=== Problem ===
Write out all the text in the listing below line for line, leaving out the bracketed picture markers.

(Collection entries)

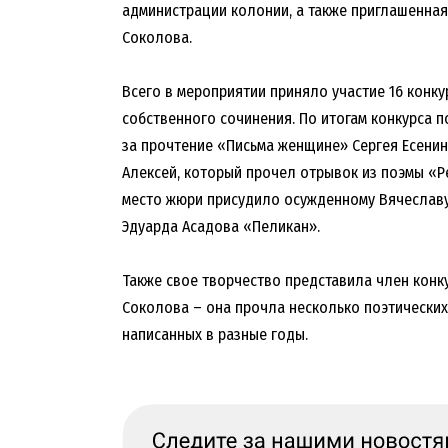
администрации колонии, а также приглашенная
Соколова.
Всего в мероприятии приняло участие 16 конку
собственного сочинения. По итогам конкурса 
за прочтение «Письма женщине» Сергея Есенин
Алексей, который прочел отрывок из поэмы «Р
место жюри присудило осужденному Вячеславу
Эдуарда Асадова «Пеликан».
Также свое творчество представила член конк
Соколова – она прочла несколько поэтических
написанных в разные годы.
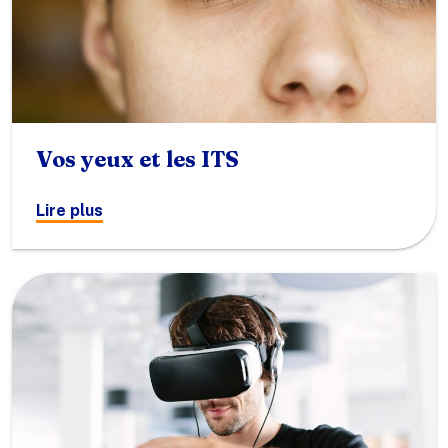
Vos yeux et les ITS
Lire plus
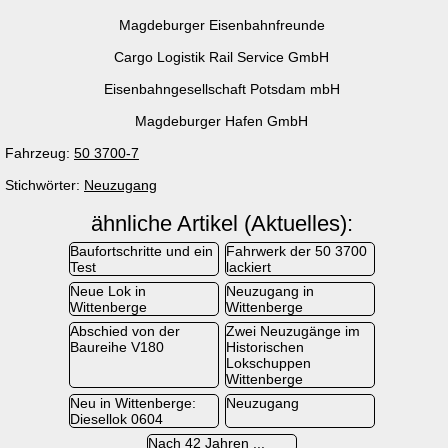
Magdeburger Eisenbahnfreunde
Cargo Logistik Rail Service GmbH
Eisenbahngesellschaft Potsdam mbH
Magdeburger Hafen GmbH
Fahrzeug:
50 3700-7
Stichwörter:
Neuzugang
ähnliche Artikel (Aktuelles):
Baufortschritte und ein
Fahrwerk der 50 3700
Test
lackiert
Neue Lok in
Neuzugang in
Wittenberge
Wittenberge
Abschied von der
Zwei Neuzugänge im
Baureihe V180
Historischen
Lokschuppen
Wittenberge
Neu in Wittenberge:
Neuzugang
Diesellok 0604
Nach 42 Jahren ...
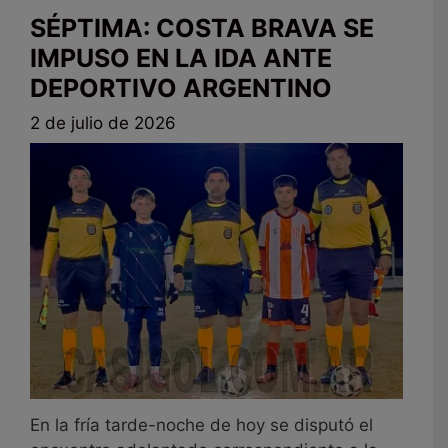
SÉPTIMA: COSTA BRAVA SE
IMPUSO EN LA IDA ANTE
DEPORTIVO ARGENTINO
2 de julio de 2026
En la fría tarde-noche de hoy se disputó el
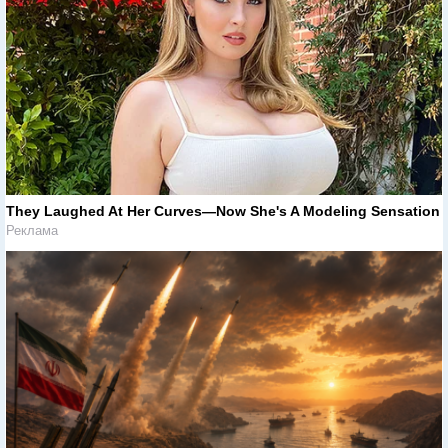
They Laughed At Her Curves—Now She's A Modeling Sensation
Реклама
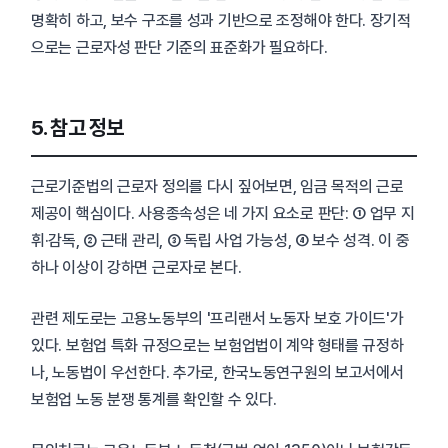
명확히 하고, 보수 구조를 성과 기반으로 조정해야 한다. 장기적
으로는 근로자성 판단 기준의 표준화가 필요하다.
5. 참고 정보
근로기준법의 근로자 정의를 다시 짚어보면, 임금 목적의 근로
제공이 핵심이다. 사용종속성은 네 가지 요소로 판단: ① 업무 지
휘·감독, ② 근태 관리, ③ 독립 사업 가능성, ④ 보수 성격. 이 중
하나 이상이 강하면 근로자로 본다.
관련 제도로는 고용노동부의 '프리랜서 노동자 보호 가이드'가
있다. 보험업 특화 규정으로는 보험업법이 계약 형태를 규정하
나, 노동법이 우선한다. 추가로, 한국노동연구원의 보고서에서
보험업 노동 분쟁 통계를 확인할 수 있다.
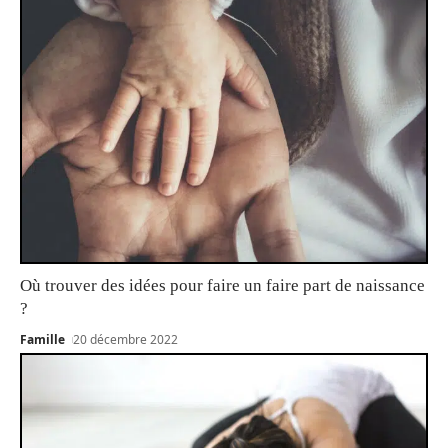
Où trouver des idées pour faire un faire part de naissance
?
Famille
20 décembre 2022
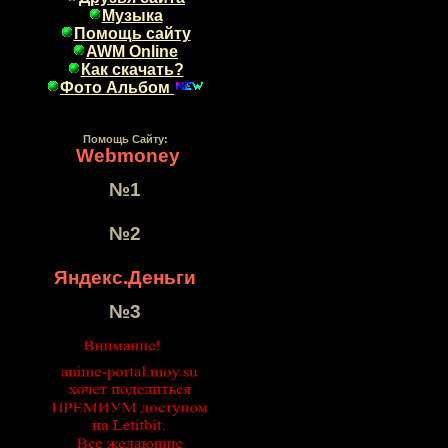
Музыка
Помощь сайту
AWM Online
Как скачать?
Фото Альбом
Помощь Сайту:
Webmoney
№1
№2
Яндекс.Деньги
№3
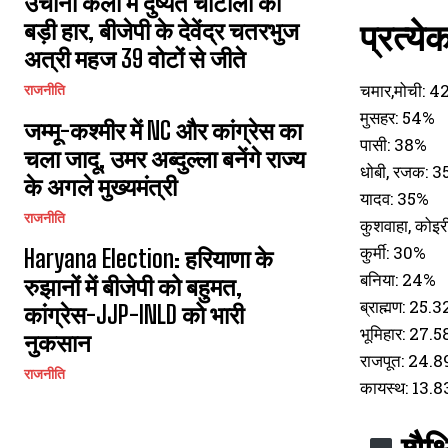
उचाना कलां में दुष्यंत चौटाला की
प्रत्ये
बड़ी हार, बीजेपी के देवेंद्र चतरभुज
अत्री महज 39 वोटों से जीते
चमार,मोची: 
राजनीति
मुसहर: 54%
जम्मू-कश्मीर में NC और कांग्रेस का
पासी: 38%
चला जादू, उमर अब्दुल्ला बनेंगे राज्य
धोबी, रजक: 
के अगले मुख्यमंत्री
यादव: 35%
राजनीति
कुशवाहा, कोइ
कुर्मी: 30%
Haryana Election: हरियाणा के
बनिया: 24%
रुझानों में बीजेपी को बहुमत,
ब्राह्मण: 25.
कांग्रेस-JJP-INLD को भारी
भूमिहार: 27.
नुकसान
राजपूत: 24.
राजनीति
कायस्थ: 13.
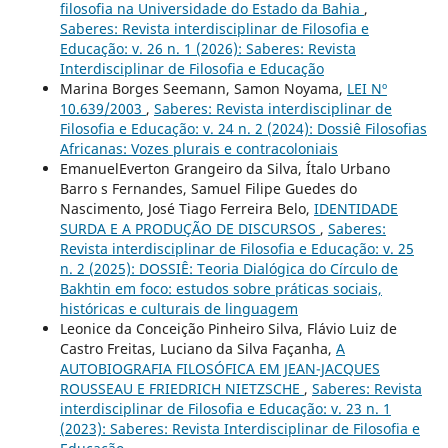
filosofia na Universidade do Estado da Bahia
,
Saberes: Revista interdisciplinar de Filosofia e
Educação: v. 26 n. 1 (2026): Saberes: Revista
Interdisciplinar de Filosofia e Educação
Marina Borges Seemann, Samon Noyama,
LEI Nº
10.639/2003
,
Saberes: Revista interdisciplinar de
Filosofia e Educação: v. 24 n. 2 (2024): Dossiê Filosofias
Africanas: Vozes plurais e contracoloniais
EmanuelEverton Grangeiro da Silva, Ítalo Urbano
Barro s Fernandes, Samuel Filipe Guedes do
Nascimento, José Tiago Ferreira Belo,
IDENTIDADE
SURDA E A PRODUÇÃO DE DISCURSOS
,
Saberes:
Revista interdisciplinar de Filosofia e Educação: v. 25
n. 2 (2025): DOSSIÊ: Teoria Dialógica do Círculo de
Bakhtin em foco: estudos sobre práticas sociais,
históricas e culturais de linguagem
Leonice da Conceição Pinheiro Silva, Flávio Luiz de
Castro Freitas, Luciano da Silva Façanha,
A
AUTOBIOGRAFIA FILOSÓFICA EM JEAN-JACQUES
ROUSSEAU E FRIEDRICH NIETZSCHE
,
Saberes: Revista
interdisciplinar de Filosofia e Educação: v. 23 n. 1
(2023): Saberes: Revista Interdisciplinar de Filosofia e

=== The answer ===
администрации колонии, а также приглашенная
Соколова.
Всего в мероприятии приняло участие 16 конку
собственного сочинения. По итогам конкурса 
за прочтение «Письма женщине» Сергея Есенин
Алексей, который прочел отрывок из поэмы «Р
место жюри присудило осужденному Вячеславу
Эдуарда Асадова «Пеликан».
Также свое творчество представила член конк
Соколова – она прочла несколько поэтических
написанных в разные годы.
Vos yeux et les ITS
Lire plus
Magdeburger Eisenbahnfreunde
Cargo Logistik Rail Service GmbH
Eisenbahngesellschaft Potsdam mbH
Magdeburger Hafen GmbH
Fahrzeug:
50 3700-7
Stichwörter:
Neuzugang
ähnliche Artikel (Aktuelles):
Baufortschritte und ein
Fahrwerk der 50 3700
Test
lackiert
Neue Lok in
Neuzugang in
Wittenberge
Wittenberge
Abschied von der
Zwei Neuzugänge im
Baureihe V180
Historischen
Lokschuppen
Wittenberge
Neu in Wittenberge:
Neuzugang
Diesellok 0604
Nach 42 Jahren ...
SÉPTIMA: COSTA BRAVA SE
IMPUSO EN LA IDA ANTE
DEPORTIVO ARGENTINO
2 de julio de 2026
En la fría tarde-noche de hoy se disputó el
They Laughed At Her Curves—Now She's A Modeling Sensation
Реклама
명확히 하고, 보수 구조를 성과 기반으로 조정해야 한다. 장기적
으로는 근로자성 판단 기준의 표준화가 필요하다.
5. 참고 정보
근로기준법의 근로자 정의를 다시 짚어보면, 임금 목적의 근로
제공이 핵심이다. 사용종속성은 네 가지 요소로 판단: ① 업무 지
휘·감독, ② 근태 관리, ③ 독립 사업 가능성, ④ 보수 성격. 이 중
하나 이상이 강하면 근로자로 본다.
관련 제도로는 고용노동부의 '프리랜서 노동자 보호 가이드'가
있다. 보험업 특화 규정으로는 보험업법이 계약 형태를 규정하
나, 노동법이 우선한다. 추가로, 한국노동연구원의 보고서에서
보험업 노동 분쟁 통계를 확인할 수 있다.
Où trouver des idées pour faire un faire part de naissance
?
Famille
20 décembre 2022
Музыка
Помощь сайту
AWM Online
Как скачать?
Фото Альбом
Помощь Сайту:
Webmoney
№1
№2
Яндекс.Деньги
№3
उचाना कलां में दुष्यंत चौटाला की
प्रत्ये
बड़ी हार, बीजेपी के देवेंद्र चतरभुज
अत्री महज 39 वोटों से जीते
चमार,मोची: 
राजनीति
मुसहर: 54%
जम्मू-कश्मीर में NC और कांग्रेस का
पासी: 38%
चला जादू, उमर अब्दुल्ला बनेंगे राज्य
धोबी, रजक: 
के अगले मुख्यमंत्री
यादव: 35%
राजनीति
कुशवाहा, कोइ
कुर्मी: 30%
Haryana Election: हरियाणा के
बनिया: 24%
रुझानों में बीजेपी को बहुमत,
ब्राह्मण: 25.
कांग्रेस-JJP-INLD को भारी
भूमिहार: 27.
नुकसान
राजपूत: 24.
राजनीति
कायस्थ: 13.
filosofia na Universidade do Estado da Bahia
,
Saberes: Revista interdisciplinar de Filosofia e
Educação: v. 26 n. 1 (2026): Saberes: Revista
Interdisciplinar de Filosofia e Educação
Marina Borges Seemann, Samon Noyama,
LEI Nº
10.639/2003
,
Saberes: Revista interdisciplinar de
Filosofia e Educação: v. 24 n. 2 (2024): Dossiê Filosofias
Africanas: Vozes plurais e contracoloniais
EmanuelEverton Grangeiro da Silva, Ítalo Urbano
Barro s Fernandes, Samuel Filipe Guedes do
Nascimento, José Tiago Ferreira Belo,
IDENTIDADE
SURDA E A PRODUÇÃO DE DISCURSOS
,
Saberes:
Revista interdisciplinar de Filosofia e Educação: v. 25
n. 2 (2025): DOSSIÊ: Teoria Dialógica do Círculo de
Bakhtin em foco: estudos sobre práticas sociais,
históricas e culturais de linguagem
Leonice da Conceição Pinheiro Silva, Flávio Luiz de
Castro Freitas, Luciano da Silva Façanha,
A
AUTOBIOGRAFIA FILOSÓFICA EM JEAN-JACQUES
ROUSSEAU E FRIEDRICH NIETZSCHE
,
Saberes: Revista
interdisciplinar de Filosofia e Educação: v. 23 n. 1
(2023): Saberes: Revista Interdisciplinar de Filosofia e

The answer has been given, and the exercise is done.